» Action item:
An exact reproduction is needed of every line from the beginning of the data down to and including the line that contains "15. Regulatory information", minus the pictures.

» Page-level text extractions:
•••••
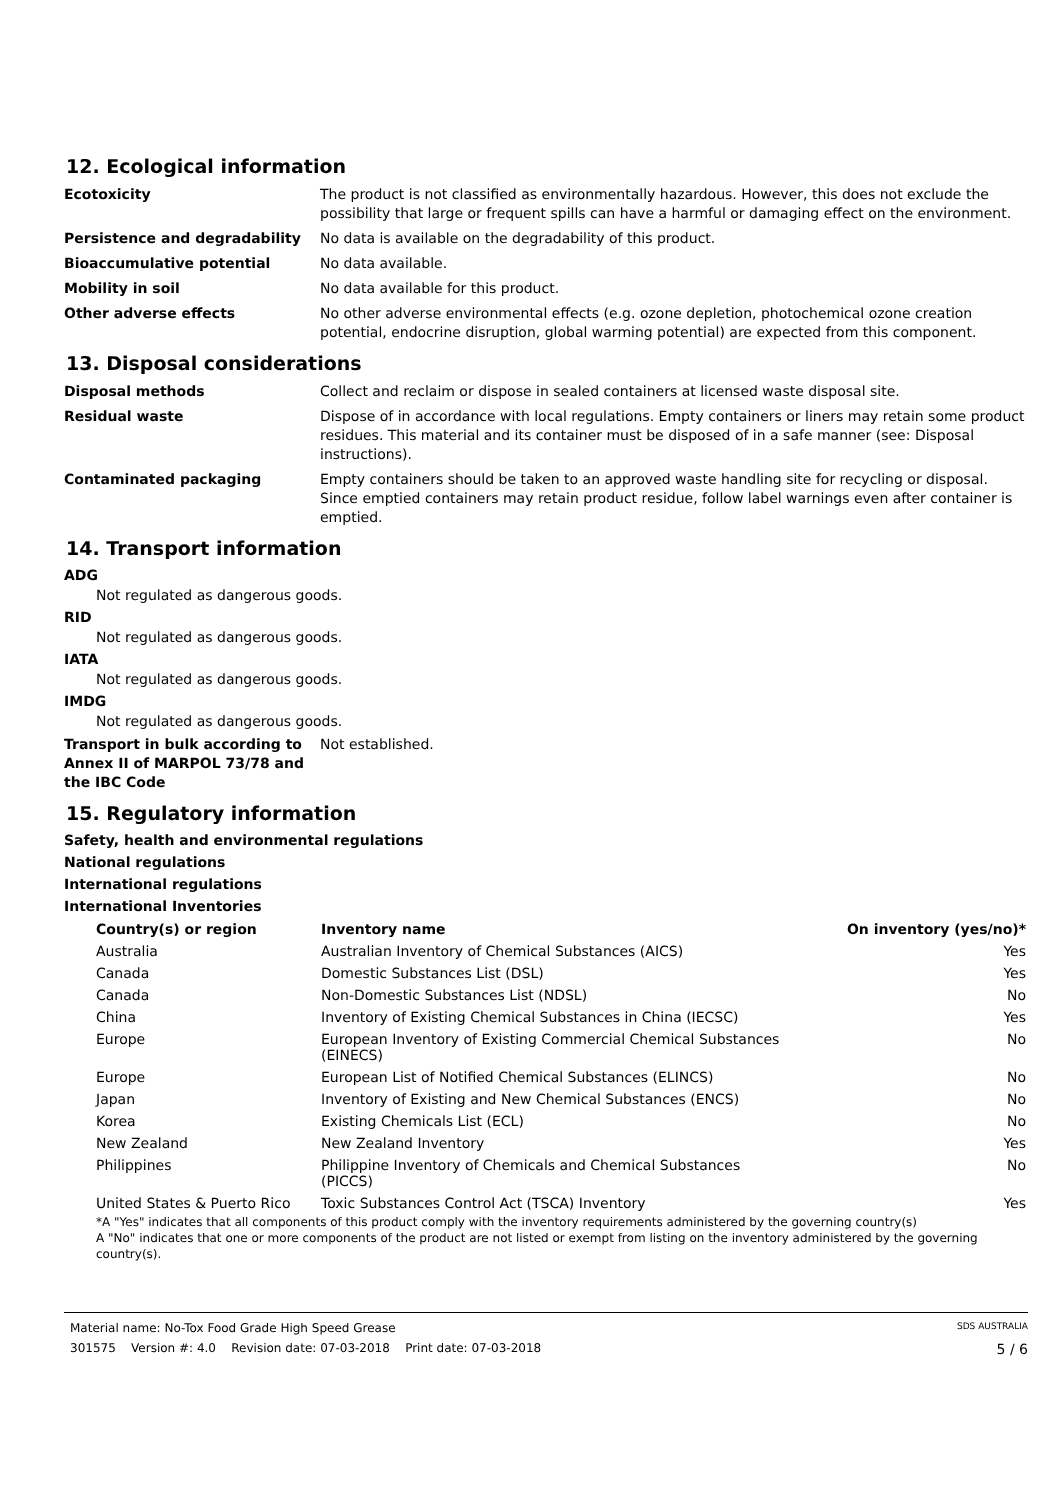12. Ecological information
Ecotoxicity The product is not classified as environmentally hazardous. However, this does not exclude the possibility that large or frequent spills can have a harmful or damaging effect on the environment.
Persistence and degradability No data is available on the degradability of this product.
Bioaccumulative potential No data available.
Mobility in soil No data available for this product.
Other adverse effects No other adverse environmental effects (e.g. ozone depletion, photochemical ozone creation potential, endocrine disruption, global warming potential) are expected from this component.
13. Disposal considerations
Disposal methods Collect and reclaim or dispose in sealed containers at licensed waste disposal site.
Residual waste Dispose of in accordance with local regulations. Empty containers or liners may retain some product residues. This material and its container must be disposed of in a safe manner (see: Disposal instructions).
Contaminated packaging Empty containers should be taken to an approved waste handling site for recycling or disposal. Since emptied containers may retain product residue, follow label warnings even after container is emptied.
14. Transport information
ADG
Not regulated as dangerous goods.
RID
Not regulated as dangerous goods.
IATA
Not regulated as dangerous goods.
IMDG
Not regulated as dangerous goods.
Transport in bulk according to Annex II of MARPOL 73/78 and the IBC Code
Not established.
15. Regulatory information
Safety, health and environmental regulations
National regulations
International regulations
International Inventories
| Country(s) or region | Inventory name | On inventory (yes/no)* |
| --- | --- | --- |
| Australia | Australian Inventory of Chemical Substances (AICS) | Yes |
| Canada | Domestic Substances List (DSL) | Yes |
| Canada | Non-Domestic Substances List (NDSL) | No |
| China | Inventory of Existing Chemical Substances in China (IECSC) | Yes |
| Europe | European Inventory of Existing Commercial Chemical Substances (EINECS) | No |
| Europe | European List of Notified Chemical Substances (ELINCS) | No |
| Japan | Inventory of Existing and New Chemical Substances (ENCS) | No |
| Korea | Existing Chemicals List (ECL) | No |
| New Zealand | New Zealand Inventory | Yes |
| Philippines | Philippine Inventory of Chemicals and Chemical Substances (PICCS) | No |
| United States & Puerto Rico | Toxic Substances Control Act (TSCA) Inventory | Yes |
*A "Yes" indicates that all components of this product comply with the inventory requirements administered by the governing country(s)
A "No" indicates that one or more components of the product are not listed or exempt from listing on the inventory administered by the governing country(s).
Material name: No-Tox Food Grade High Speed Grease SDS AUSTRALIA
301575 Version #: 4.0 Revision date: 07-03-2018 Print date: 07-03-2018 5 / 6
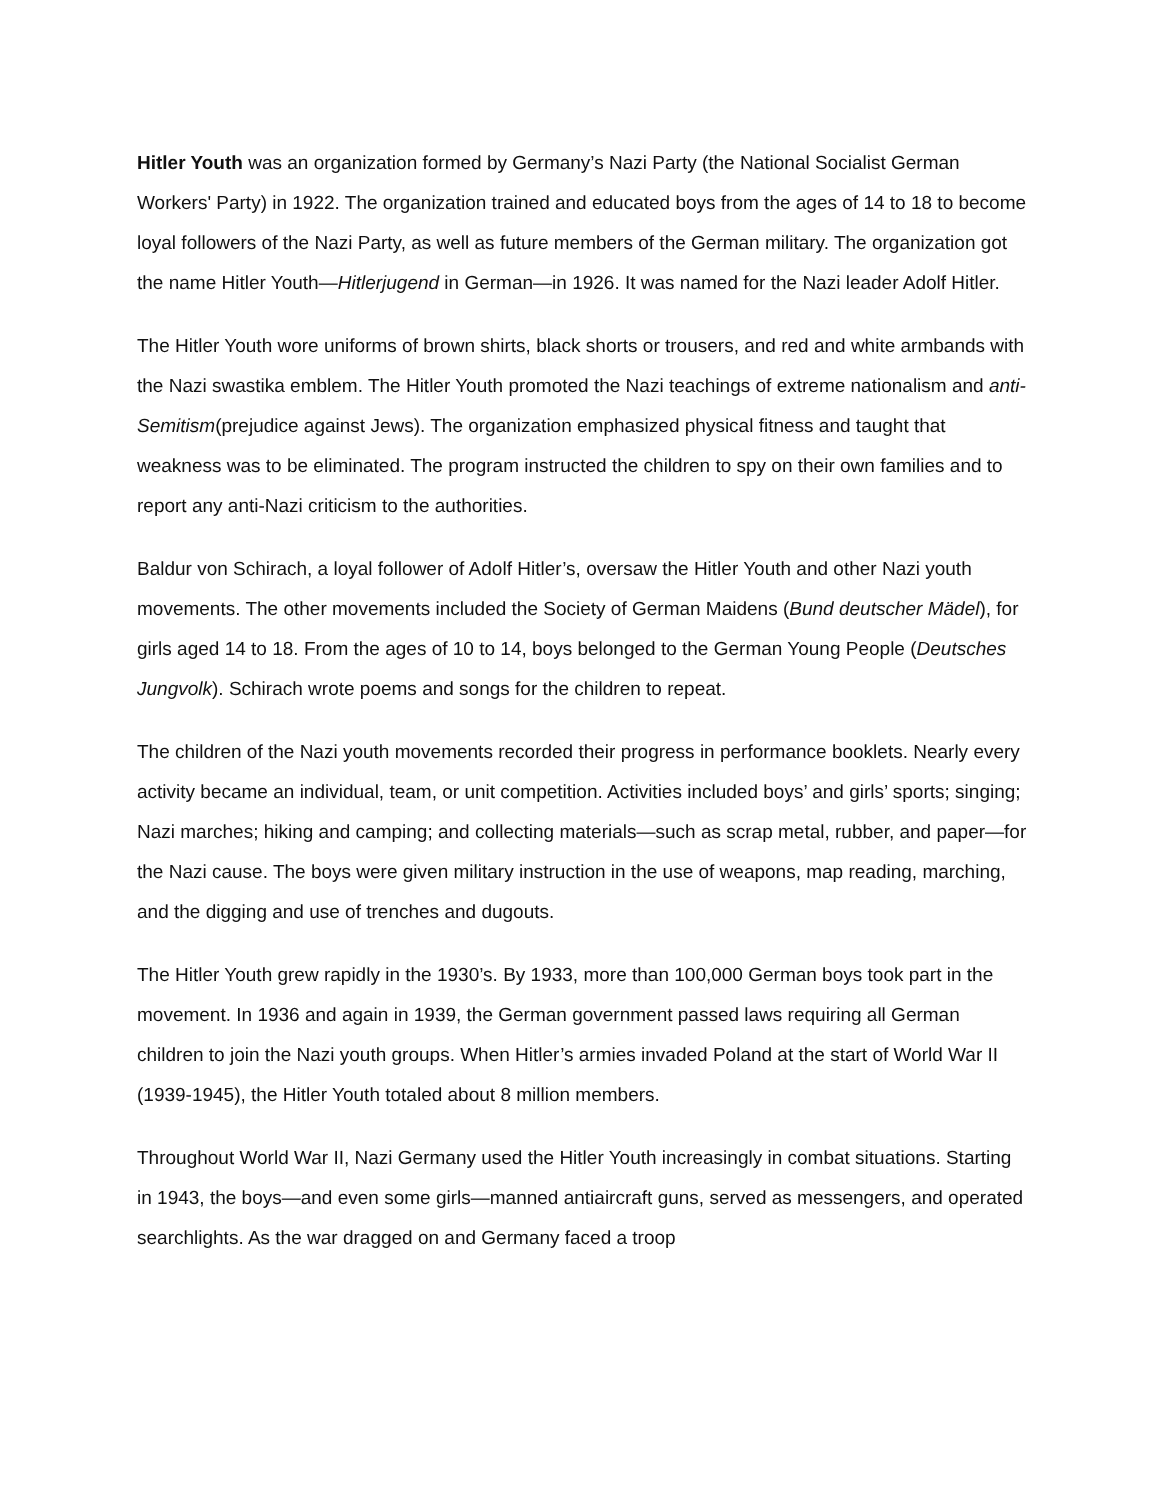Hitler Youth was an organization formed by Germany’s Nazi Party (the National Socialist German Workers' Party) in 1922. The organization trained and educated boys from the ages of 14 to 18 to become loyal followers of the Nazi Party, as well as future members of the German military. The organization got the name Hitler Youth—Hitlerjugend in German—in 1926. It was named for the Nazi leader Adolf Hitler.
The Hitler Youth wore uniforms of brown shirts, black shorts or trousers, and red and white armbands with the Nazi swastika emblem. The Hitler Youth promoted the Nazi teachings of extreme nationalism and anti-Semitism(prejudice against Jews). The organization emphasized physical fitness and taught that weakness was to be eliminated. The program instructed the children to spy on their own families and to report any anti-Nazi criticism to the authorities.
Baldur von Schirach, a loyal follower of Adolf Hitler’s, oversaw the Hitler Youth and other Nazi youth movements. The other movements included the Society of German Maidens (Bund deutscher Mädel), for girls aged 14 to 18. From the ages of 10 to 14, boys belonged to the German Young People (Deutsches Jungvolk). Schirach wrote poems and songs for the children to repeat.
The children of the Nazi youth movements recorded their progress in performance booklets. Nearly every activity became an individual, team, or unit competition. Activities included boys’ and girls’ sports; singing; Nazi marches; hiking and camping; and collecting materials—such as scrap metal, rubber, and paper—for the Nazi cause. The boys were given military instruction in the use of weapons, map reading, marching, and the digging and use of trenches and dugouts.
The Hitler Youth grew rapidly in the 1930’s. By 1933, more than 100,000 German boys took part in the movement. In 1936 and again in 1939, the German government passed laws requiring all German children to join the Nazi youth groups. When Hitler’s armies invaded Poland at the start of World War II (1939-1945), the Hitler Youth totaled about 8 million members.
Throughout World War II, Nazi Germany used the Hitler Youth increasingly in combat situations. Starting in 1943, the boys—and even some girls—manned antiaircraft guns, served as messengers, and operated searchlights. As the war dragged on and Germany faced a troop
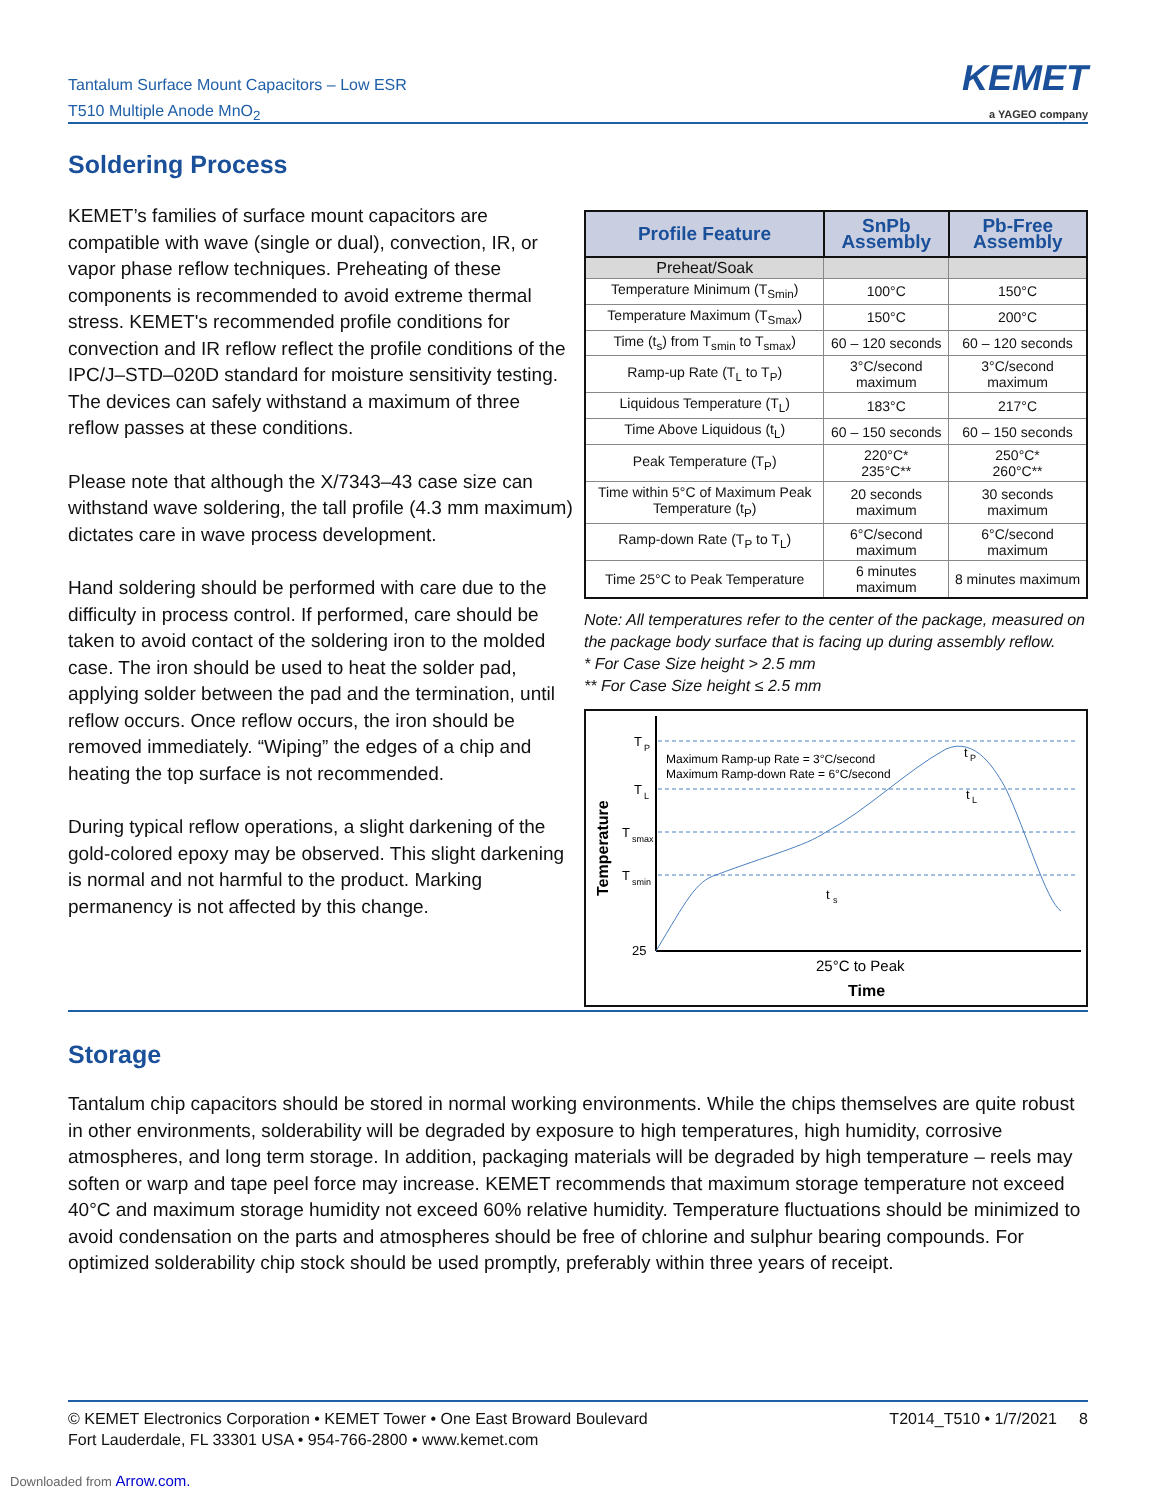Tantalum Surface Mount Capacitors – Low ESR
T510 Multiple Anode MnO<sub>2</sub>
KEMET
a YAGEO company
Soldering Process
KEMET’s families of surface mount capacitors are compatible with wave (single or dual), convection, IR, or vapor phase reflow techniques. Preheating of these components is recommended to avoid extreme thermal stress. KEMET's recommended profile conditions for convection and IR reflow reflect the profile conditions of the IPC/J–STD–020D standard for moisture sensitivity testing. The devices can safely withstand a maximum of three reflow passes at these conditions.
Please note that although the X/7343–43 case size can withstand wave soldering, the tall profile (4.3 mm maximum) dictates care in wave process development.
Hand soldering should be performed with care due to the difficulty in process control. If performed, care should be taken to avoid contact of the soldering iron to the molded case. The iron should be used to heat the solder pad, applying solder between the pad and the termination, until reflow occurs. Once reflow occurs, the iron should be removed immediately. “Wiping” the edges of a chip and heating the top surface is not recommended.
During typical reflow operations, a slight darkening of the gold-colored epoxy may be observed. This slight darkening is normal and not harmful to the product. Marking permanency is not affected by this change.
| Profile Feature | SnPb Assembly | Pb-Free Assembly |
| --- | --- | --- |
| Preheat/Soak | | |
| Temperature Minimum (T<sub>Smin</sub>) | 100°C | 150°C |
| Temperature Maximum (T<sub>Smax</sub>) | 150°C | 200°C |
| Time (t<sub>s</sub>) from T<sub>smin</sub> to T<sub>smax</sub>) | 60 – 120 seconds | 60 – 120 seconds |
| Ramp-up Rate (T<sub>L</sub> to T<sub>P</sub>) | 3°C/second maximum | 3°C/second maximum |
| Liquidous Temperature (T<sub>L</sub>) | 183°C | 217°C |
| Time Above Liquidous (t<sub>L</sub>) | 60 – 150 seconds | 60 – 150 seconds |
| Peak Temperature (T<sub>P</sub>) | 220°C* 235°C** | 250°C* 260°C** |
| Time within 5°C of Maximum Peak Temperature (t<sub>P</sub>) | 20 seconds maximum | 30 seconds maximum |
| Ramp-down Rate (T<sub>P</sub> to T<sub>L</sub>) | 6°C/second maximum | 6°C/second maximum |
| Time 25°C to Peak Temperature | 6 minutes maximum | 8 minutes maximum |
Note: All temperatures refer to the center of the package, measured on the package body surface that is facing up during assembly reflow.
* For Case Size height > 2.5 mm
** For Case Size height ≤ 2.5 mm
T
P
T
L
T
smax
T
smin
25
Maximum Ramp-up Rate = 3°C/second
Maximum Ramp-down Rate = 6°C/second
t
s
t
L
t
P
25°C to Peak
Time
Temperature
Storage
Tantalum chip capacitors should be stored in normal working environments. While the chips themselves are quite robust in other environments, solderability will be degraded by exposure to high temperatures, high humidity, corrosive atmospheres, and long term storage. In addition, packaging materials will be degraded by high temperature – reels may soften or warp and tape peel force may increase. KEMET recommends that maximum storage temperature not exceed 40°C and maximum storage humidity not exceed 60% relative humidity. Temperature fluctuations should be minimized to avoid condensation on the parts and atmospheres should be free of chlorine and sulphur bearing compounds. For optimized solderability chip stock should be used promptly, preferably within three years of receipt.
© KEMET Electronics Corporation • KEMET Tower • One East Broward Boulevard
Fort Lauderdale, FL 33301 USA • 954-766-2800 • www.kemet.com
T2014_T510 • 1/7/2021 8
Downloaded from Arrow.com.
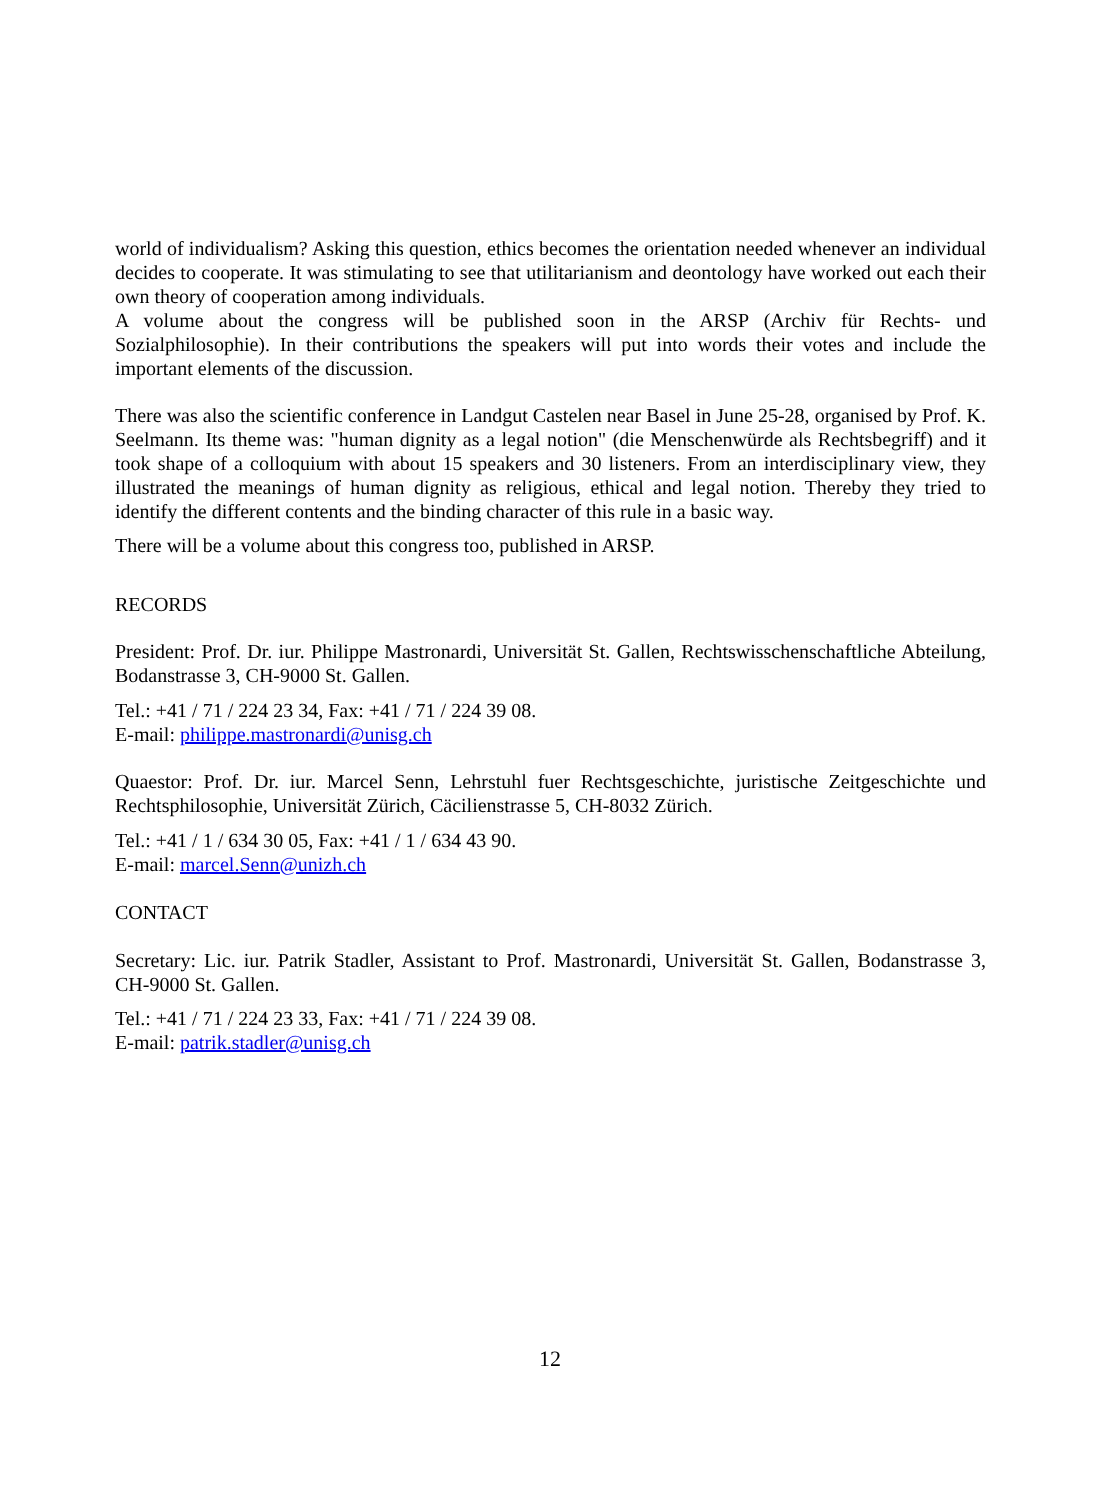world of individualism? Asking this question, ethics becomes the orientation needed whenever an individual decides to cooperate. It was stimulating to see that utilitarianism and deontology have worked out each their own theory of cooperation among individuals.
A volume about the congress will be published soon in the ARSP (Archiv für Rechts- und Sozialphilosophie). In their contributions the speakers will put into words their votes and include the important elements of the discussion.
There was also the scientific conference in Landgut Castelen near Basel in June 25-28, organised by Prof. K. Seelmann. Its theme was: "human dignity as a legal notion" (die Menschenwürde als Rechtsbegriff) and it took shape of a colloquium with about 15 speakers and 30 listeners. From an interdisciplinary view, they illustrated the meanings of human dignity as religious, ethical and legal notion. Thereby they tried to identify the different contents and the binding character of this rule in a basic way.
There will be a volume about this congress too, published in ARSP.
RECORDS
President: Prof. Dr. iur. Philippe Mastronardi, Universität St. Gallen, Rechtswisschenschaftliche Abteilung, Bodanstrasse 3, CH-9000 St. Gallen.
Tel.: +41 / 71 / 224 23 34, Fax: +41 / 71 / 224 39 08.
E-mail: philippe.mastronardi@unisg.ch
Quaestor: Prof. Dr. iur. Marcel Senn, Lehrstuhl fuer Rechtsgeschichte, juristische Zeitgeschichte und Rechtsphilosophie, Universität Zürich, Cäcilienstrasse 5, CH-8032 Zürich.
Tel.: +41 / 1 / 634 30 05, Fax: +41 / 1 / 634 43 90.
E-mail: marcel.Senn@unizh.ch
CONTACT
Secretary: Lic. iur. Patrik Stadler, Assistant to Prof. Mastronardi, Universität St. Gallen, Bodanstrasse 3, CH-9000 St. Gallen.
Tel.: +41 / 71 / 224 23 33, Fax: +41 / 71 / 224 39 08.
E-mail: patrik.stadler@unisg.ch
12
•••••
» Task solution:
12. Ecological information
Ecotoxicity The product is not classified as environmentally hazardous. However, this does not exclude the possibility that large or frequent spills can have a harmful or damaging effect on the environment.
Persistence and degradability No data is available on the degradability of this product.
Bioaccumulative potential No data available.
Mobility in soil No data available for this product.
Other adverse effects No other adverse environmental effects (e.g. ozone depletion, photochemical ozone creation potential, endocrine disruption, global warming potential) are expected from this component.
13. Disposal considerations
Disposal methods Collect and reclaim or dispose in sealed containers at licensed waste disposal site.
Residual waste Dispose of in accordance with local regulations. Empty containers or liners may retain some product residues. This material and its container must be disposed of in a safe manner (see: Disposal instructions).
Contaminated packaging Empty containers should be taken to an approved waste handling site for recycling or disposal. Since emptied containers may retain product residue, follow label warnings even after container is emptied.
14. Transport information
ADG
Not regulated as dangerous goods.
RID
Not regulated as dangerous goods.
IATA
Not regulated as dangerous goods.
IMDG
Not regulated as dangerous goods.
Transport in bulk according to Annex II of MARPOL 73/78 and the IBC Code
Not established.
15. Regulatory information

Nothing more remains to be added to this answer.